= Beginning of Section =

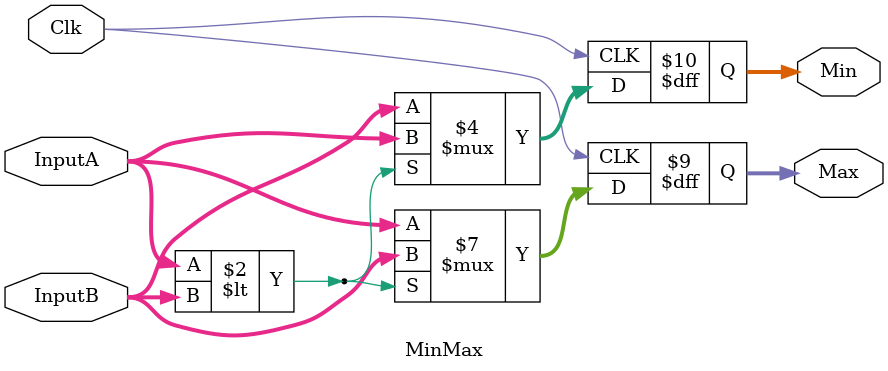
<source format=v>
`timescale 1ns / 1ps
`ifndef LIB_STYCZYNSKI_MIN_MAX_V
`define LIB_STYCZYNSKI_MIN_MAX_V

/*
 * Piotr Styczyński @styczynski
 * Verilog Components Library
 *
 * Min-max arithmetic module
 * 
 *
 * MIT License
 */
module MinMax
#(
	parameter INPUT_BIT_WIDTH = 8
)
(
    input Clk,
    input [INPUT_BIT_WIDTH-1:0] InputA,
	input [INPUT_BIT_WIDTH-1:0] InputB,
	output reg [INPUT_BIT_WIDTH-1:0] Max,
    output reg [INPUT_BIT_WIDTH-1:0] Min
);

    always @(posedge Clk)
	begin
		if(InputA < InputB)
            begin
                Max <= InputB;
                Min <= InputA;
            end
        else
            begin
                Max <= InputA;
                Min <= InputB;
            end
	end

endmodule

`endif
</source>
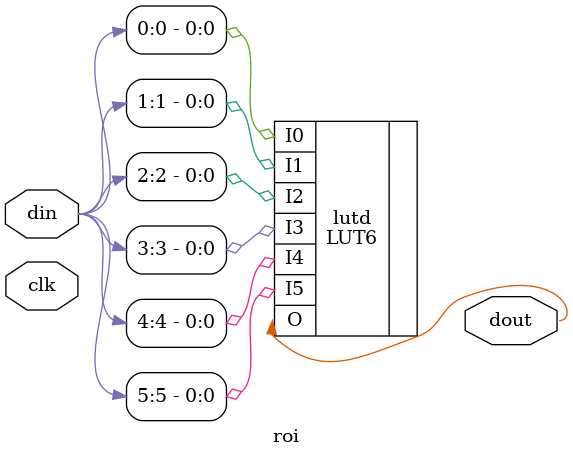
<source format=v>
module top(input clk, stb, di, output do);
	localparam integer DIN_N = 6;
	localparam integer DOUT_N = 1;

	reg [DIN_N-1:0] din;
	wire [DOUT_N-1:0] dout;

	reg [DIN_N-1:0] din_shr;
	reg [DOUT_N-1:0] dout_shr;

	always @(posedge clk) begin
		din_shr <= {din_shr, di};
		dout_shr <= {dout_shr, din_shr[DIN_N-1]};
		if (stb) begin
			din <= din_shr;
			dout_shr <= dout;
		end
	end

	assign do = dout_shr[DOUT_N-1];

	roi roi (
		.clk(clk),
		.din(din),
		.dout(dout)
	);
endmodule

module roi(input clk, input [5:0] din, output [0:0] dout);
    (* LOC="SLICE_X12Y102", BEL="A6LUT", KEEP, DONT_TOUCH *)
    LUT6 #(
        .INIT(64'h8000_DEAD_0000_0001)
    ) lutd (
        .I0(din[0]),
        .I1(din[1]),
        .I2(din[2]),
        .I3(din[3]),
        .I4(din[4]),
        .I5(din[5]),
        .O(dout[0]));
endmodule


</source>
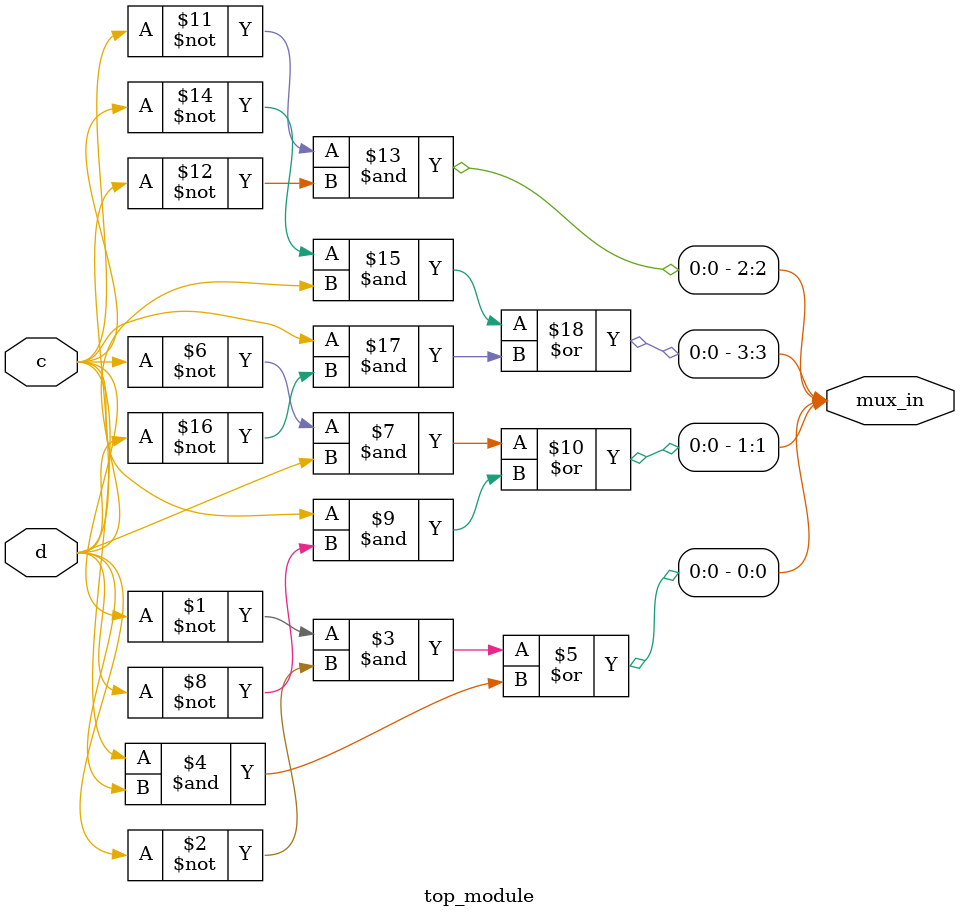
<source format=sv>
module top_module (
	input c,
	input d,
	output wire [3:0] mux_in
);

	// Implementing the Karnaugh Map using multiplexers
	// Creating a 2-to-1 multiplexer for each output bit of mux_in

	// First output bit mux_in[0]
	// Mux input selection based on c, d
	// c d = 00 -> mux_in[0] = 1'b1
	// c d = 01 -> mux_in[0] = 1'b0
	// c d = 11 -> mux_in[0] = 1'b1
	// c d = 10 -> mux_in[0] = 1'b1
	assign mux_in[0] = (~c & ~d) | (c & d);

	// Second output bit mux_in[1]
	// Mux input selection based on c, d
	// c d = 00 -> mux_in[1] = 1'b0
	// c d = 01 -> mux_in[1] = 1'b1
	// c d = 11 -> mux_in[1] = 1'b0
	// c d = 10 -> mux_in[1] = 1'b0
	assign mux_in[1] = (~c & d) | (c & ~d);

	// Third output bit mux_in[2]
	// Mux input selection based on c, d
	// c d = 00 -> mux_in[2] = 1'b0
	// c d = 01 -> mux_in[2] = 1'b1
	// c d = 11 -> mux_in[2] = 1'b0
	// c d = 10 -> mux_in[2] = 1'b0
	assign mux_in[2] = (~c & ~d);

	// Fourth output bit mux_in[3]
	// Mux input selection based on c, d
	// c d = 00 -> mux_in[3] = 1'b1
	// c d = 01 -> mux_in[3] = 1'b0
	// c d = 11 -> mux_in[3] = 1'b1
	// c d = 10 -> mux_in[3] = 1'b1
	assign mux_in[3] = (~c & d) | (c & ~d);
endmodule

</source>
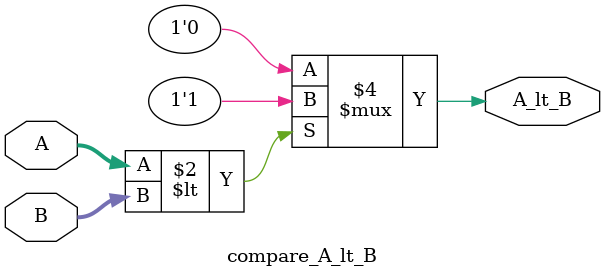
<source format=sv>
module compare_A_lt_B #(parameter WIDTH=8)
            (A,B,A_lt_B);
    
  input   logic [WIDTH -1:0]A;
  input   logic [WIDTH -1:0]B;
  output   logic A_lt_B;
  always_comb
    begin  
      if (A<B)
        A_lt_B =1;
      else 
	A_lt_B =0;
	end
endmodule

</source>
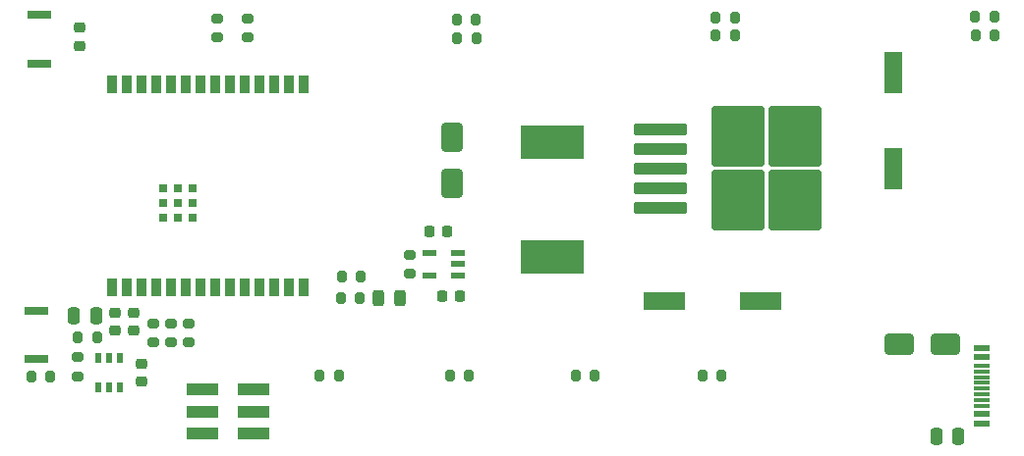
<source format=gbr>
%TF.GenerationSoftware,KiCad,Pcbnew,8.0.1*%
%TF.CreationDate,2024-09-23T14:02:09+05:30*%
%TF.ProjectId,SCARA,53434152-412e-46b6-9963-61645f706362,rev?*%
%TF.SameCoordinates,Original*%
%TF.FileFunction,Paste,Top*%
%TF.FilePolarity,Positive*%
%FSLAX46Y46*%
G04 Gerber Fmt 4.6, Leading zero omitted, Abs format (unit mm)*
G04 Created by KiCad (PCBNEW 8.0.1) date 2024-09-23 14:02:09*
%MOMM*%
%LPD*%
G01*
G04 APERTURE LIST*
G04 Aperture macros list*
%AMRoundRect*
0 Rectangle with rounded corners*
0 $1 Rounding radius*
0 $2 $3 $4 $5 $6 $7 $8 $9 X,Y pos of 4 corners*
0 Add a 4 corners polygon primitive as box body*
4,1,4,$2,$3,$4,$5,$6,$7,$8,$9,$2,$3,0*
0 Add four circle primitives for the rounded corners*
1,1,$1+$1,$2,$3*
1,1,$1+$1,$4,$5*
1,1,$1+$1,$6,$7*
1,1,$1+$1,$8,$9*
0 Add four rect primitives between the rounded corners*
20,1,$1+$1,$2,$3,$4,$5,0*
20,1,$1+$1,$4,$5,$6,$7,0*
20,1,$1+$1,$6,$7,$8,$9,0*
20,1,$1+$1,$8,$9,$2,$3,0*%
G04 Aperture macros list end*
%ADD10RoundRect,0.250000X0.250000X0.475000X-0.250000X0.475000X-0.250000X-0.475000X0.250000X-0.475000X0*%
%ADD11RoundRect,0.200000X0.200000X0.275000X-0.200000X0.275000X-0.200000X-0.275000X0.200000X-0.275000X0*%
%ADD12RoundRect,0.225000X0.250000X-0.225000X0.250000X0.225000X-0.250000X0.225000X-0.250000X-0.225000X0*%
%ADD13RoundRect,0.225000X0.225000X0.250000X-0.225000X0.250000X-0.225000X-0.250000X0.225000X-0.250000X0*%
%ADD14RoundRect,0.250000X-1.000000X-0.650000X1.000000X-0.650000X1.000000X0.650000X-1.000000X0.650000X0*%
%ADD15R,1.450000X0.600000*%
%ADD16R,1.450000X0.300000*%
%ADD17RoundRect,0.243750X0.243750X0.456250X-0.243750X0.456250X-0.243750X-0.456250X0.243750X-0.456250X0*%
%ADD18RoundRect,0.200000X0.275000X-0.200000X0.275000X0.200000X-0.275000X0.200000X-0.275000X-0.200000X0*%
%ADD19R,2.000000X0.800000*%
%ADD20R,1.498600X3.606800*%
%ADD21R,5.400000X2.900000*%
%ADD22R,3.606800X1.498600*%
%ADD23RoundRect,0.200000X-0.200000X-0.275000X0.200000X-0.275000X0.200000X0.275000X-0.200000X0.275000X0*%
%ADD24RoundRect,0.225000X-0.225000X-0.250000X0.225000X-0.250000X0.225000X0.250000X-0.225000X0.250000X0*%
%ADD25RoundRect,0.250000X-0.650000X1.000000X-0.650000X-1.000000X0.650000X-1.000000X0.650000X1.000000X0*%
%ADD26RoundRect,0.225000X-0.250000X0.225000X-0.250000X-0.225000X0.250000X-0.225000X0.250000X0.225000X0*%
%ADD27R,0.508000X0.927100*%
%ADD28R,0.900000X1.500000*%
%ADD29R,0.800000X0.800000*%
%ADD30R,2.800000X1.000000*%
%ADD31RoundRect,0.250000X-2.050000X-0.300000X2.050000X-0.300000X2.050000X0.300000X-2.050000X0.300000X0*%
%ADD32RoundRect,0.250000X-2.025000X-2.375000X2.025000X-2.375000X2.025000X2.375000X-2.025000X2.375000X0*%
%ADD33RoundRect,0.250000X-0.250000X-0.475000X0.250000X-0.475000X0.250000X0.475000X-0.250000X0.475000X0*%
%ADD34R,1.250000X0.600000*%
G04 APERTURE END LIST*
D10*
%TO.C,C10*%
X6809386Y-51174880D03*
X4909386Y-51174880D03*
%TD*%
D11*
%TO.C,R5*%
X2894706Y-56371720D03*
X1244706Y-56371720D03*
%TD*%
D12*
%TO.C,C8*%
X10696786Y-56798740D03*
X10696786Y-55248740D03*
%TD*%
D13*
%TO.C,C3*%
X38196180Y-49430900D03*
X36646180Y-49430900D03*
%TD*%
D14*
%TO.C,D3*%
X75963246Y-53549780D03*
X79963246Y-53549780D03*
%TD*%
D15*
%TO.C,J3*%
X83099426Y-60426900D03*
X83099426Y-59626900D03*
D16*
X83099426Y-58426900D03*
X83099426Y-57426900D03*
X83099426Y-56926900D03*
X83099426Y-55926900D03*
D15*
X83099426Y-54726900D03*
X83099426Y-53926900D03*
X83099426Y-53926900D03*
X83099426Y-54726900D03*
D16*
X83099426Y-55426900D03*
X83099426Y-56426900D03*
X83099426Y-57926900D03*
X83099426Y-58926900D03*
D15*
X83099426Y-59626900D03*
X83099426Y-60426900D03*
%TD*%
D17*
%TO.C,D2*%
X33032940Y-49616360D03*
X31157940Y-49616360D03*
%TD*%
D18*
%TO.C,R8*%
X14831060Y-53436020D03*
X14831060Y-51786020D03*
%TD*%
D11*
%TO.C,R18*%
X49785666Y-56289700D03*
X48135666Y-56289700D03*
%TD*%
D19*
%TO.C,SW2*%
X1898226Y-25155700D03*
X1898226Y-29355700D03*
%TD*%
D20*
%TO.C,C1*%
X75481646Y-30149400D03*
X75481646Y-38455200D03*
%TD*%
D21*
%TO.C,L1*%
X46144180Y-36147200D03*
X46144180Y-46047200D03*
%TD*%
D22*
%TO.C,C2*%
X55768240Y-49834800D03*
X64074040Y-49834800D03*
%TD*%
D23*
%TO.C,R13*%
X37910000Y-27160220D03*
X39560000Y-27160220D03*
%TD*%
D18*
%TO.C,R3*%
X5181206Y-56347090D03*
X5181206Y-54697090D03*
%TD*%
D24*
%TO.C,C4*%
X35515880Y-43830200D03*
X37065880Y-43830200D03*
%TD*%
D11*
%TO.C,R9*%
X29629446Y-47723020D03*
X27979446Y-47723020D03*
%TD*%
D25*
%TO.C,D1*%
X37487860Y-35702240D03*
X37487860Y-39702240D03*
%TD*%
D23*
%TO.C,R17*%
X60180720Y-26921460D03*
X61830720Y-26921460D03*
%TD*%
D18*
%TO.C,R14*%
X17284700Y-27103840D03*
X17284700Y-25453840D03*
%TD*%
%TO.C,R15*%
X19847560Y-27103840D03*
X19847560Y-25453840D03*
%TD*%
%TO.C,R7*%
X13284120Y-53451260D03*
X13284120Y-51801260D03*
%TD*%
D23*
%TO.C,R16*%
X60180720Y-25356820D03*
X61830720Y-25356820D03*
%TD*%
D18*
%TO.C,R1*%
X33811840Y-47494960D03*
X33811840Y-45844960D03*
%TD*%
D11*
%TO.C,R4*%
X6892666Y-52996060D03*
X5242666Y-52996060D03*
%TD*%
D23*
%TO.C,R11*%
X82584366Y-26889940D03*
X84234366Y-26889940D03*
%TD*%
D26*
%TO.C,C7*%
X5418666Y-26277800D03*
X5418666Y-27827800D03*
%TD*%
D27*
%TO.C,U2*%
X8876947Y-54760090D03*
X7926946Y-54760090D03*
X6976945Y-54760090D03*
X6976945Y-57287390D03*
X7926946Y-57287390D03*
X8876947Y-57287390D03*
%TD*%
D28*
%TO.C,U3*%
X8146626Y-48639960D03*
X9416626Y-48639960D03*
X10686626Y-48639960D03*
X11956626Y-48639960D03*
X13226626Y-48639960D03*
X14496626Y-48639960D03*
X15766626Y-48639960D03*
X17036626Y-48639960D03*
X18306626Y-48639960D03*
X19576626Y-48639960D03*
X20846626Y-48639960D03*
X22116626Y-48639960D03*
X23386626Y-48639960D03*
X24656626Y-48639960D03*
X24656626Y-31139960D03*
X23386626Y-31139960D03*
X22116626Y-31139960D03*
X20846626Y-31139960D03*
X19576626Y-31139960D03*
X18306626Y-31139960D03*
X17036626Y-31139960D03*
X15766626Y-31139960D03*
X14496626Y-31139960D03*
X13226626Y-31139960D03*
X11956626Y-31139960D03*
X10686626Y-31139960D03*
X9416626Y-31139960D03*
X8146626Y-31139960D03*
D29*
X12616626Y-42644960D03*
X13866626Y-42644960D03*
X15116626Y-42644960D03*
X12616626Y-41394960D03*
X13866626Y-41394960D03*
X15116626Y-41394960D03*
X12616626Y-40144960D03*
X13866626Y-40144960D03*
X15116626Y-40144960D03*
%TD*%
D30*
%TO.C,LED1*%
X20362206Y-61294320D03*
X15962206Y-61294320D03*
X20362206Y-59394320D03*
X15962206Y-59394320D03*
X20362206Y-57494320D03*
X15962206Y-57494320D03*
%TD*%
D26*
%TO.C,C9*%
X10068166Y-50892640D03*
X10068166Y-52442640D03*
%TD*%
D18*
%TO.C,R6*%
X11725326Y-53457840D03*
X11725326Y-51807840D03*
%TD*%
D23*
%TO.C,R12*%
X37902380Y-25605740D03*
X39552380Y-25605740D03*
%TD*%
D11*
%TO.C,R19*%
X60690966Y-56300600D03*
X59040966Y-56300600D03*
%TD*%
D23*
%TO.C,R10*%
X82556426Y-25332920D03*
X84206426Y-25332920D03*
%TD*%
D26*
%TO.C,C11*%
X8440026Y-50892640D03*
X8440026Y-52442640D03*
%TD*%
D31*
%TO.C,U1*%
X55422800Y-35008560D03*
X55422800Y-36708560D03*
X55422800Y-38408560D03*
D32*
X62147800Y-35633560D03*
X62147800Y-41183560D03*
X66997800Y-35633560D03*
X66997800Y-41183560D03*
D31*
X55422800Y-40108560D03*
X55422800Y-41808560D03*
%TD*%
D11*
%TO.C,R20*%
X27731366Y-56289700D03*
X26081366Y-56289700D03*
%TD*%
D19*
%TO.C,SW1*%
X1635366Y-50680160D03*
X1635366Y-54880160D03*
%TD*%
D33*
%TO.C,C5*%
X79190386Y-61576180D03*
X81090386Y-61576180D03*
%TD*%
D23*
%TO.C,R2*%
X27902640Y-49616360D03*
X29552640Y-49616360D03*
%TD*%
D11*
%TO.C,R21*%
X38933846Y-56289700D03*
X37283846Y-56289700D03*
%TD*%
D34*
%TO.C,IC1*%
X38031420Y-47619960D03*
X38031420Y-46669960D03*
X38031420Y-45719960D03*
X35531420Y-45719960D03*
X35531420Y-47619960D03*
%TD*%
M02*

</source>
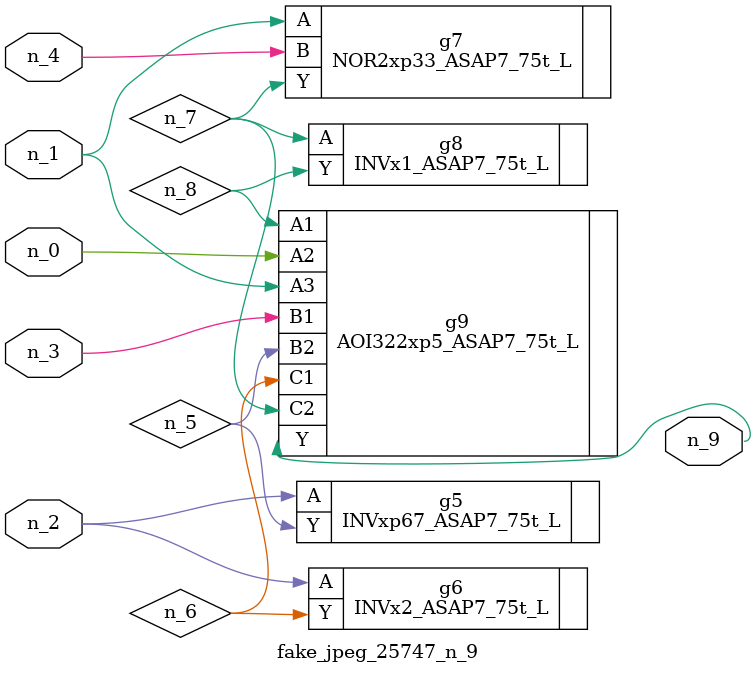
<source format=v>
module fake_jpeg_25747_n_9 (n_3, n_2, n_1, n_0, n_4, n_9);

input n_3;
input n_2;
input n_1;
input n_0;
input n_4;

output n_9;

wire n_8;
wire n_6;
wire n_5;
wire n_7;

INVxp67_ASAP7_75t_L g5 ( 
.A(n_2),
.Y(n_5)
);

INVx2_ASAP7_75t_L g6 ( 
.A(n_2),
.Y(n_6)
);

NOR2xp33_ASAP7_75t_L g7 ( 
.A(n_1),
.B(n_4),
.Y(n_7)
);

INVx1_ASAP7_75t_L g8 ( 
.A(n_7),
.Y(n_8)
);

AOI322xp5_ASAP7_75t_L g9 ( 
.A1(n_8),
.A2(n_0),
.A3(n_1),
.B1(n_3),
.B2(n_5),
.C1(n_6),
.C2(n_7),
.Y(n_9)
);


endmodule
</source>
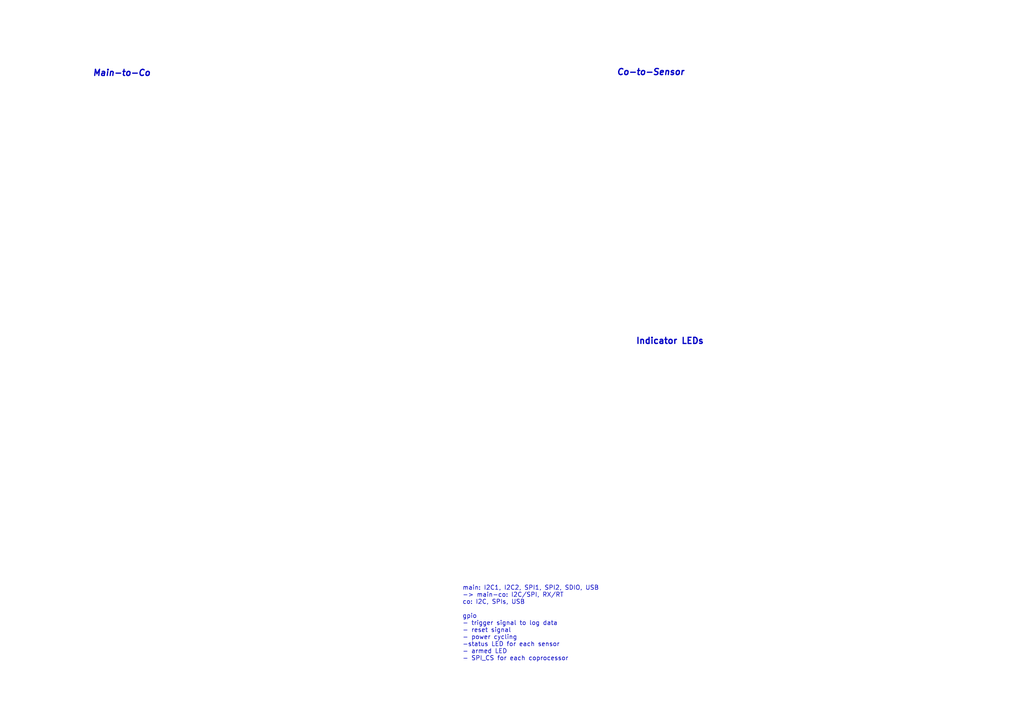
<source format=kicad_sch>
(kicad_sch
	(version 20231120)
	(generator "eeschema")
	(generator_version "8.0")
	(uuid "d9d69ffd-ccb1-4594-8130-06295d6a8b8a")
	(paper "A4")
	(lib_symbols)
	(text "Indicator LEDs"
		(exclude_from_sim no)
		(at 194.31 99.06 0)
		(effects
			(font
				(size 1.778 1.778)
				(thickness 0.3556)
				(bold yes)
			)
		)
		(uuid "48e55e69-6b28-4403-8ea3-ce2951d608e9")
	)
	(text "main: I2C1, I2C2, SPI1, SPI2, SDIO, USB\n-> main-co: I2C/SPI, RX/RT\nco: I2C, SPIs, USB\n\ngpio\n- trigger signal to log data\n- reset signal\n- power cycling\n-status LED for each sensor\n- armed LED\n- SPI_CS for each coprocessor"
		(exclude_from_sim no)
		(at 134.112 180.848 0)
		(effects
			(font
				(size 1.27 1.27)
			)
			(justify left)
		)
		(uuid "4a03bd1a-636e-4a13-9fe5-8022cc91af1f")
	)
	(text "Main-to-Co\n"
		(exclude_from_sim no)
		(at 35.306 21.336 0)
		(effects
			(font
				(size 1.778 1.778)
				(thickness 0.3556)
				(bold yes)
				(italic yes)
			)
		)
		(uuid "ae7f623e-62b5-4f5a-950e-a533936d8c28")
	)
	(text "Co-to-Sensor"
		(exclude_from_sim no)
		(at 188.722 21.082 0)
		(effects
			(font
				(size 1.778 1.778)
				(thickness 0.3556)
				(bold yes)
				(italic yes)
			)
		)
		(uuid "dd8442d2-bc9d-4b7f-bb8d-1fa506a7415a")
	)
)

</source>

= End of Section =

**YOUR GOAL:** Everything from the first line of the entries through the line containing "Max <= InputA;" is to be transcribed exactly; the pictures are not.

**OUTPUT FOR THIS EXERCISE:**
<source format=v>
`timescale 1ns / 1ps
`ifndef LIB_STYCZYNSKI_MIN_MAX_V
`define LIB_STYCZYNSKI_MIN_MAX_V

/*
 * Piotr Styczyński @styczynski
 * Verilog Components Library
 *
 * Min-max arithmetic module
 * 
 *
 * MIT License
 */
module MinMax
#(
	parameter INPUT_BIT_WIDTH = 8
)
(
    input Clk,
    input [INPUT_BIT_WIDTH-1:0] InputA,
	input [INPUT_BIT_WIDTH-1:0] InputB,
	output reg [INPUT_BIT_WIDTH-1:0] Max,
    output reg [INPUT_BIT_WIDTH-1:0] Min
);

    always @(posedge Clk)
	begin
		if(InputA < InputB)
            begin
                Max <= InputB;
                Min <= InputA;
            end
        else
            begin
                Max <= InputA;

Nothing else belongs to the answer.